Jakarta, PR Politik – Anggota Komisi VI DPR RI Fraksi Partai Gerindra, Kawendra Lukistian, meminta adanya langkah konkret dan transparan untuk memperbaiki kinerja BUMN sektor penerbangan, khususnya Garuda Indonesia dan PT Angkasa Pura. Hal itu ia sampaikan dalam rapat bersama jajaran kedua perusahaan pada Senin (22/9/2025).
Kawendra mengapresiasi capaian Garuda Indonesia yang masih mampu meraih penghargaan internasional di tengah kondisi keuangan yang sulit, salah satunya lewat Freddie Awards 2025. Namun, ia mengingatkan agar prestasi tersebut tidak menutupi kenyataan bahwa Garuda masih mencatat kerugian signifikan.
“Kalau kita bicara sekarang Garuda masih rugi. Walaupun sudah mengurangi kerugiannya, saya ingin tahu kapan kita tidak akan rugi lagi? Jangan hanya paparan dan janji, tapi harus ada target jelas,” tegas Kawendra.
Ia menyoroti efisiensi seat load factor Garuda yang dinilai masih tertinggal dibandingkan maskapai internasional. Menurutnya, maskapai asing bisa meraih margin dengan tingkat keterisian 78–83 persen, sedangkan Garuda harus melampaui 100 persen agar tidak merugi.
Selain itu, Kawendra mempertanyakan penggunaan dana yang sebelumnya disalurkan melalui Danatara untuk menangani pesawat tidak beroperasi. Ia mendesak agar ada jadwal dan komitmen nyata sehingga perusahaan tidak lagi bergantung pada dana negara tanpa perbaikan struktural.
Kawendra menegaskan Garuda tidak boleh ditutup atau dimatikan. “Kalau ada kapal bocor, kita tambal, bukan kita bakar dan tenggelamkan. Kalau ada hama di lumbung padi, hamanya kita basmi, bukan membakar padinya,” ujarnya.

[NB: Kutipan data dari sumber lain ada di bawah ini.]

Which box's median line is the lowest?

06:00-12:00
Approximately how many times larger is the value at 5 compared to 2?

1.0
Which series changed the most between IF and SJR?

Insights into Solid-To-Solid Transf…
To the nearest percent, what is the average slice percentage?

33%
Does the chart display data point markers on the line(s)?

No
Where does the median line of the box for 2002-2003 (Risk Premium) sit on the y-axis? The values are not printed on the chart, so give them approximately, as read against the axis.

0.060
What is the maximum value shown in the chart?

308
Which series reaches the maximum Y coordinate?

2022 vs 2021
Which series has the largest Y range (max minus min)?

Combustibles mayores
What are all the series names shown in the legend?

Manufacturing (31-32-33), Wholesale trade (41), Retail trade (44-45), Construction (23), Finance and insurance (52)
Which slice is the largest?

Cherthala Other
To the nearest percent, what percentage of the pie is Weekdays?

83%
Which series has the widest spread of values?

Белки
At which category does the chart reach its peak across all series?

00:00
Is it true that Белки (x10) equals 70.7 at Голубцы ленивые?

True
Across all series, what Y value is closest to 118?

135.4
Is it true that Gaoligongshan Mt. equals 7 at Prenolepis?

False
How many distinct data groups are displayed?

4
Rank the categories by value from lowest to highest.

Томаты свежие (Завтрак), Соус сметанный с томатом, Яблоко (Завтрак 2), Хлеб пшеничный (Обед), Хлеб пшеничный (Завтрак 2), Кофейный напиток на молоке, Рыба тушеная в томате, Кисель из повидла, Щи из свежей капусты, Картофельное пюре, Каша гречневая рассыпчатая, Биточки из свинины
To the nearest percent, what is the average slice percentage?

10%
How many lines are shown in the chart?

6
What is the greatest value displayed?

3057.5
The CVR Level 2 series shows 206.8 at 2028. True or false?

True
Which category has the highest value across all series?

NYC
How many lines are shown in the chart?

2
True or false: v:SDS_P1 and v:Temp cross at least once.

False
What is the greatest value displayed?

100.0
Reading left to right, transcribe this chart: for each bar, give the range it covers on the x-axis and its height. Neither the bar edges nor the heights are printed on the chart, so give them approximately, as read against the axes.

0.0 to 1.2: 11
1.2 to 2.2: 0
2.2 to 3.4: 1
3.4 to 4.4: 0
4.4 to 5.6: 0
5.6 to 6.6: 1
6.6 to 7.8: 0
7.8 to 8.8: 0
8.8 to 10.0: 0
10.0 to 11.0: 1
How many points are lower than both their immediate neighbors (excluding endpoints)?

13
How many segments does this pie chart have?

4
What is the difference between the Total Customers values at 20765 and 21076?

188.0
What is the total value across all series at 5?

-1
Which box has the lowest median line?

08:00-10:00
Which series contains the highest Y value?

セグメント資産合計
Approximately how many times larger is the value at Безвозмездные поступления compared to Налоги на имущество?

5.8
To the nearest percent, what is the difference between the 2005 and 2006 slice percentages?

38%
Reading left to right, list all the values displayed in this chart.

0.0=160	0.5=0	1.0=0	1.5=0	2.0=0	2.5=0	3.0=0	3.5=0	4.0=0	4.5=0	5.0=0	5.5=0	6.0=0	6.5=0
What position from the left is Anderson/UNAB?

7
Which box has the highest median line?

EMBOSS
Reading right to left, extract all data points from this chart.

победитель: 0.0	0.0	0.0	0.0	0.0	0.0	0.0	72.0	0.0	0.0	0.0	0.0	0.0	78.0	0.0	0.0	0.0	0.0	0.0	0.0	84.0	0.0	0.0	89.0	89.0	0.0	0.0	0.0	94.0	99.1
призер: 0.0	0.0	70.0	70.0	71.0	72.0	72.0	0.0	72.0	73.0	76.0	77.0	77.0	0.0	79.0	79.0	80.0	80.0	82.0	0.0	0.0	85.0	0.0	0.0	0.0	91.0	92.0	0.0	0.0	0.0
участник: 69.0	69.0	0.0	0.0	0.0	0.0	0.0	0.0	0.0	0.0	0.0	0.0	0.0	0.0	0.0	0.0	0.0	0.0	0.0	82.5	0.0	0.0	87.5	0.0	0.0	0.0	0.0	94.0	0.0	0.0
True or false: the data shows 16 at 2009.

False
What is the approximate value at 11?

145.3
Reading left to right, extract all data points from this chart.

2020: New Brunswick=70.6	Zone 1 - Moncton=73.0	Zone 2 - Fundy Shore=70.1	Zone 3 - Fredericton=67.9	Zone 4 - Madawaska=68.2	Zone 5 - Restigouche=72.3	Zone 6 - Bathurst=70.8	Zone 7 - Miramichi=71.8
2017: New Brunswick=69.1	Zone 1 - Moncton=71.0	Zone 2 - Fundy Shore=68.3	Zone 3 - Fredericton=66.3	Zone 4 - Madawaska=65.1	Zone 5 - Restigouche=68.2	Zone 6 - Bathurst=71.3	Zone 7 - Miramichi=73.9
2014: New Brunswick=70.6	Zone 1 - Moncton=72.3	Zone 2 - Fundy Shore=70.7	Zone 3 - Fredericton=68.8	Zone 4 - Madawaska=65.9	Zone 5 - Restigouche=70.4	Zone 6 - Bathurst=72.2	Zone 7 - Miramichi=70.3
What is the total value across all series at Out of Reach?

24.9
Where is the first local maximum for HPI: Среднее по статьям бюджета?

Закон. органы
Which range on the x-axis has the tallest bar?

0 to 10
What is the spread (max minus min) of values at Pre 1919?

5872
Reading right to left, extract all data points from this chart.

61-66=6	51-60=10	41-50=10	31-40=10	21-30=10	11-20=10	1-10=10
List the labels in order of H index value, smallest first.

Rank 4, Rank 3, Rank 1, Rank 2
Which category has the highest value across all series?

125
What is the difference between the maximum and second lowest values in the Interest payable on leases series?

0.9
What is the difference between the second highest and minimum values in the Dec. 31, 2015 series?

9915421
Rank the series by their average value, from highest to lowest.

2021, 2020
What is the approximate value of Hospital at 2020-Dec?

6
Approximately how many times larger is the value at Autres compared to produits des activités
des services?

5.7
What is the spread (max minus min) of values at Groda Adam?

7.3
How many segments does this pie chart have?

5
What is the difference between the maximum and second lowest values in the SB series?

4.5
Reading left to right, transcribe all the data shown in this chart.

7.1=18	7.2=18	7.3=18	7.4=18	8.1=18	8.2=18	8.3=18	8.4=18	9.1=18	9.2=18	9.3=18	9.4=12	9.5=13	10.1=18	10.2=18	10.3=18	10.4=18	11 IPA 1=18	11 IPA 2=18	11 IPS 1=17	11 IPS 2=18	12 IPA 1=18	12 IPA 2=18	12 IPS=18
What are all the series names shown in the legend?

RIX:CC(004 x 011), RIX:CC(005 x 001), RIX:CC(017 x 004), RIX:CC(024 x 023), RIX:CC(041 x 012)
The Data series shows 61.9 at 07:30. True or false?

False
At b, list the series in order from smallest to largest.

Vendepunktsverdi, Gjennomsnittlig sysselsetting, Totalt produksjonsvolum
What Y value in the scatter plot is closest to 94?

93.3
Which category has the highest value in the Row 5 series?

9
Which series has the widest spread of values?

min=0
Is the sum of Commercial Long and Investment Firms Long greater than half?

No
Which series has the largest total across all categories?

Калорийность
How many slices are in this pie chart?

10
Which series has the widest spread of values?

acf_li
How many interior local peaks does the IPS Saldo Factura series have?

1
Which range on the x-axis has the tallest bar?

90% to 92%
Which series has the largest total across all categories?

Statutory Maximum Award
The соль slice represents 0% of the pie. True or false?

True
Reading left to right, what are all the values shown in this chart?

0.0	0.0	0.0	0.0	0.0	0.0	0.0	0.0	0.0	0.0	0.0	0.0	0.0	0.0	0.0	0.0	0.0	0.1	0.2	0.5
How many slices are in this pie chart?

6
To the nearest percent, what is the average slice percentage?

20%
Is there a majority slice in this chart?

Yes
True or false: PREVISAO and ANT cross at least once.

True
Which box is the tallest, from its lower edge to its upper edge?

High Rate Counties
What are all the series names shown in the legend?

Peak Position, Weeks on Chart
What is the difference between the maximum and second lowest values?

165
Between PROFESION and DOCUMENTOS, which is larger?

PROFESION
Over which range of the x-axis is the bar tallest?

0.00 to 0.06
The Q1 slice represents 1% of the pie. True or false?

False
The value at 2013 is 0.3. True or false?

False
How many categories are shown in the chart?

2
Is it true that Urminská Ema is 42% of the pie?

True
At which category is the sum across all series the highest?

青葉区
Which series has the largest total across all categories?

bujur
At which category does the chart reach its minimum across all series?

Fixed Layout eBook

Ia juga menyoroti kinerja PT Angkasa Pura, khususnya respons Direktur Utama Rizal Pahlevi terhadap keluhan masyarakat. Kawendra mengungkapkan dirinya berkali-kali menghubungi Rizal melalui telepon dan pesan singkat, namun tidak mendapat jawaban.
“Saya telpon Pak Dirut, saya WhatsApp Pak Dirut, tapi dijawabnya lama. Saya telpon juga tidak diangkat dan tidak telpon balik. Saya minta tolong sekali, bandara di Jember ini mari kita sama-sama cari formula terbaiknya, jangan dibiarkan begitu saja,” ungkapnya.
Menurut Kawendra, masyarakat di Jember dan Lumajang berhak mendapatkan akses penerbangan setara dengan daerah lain. Ia juga menyoroti konektivitas penerbangan, jadwal transit yang tidak efisien, serta dugaan praktik tidak sehat dalam penjadwalan slot penerbangan yang merugikan penumpang.
“Masa negara (BUMN) kalah sama swasta? Garuda sebagai otoritas penerbangan jangan lemah. Kita lagi sikat-sikatin yang gak benar. Mau di-backup siapapun, tolong jangan kompromi,” tegasnya.
Menutup pernyataannya, Kawendra berharap Garuda Indonesia dan Angkasa Pura benar-benar bertransformasi dengan rencana yang jelas. “Kita ingin Garuda tetap jadi kebanggaan bangsa. Tapi itu butuh langkah konkret, bukan sekadar omongan. Ke depan, saya berharap semua bandara dan layanan penerbangan Indonesia bisa memberikan pengalaman terbaik bagi masyarakat,” pungkasnya.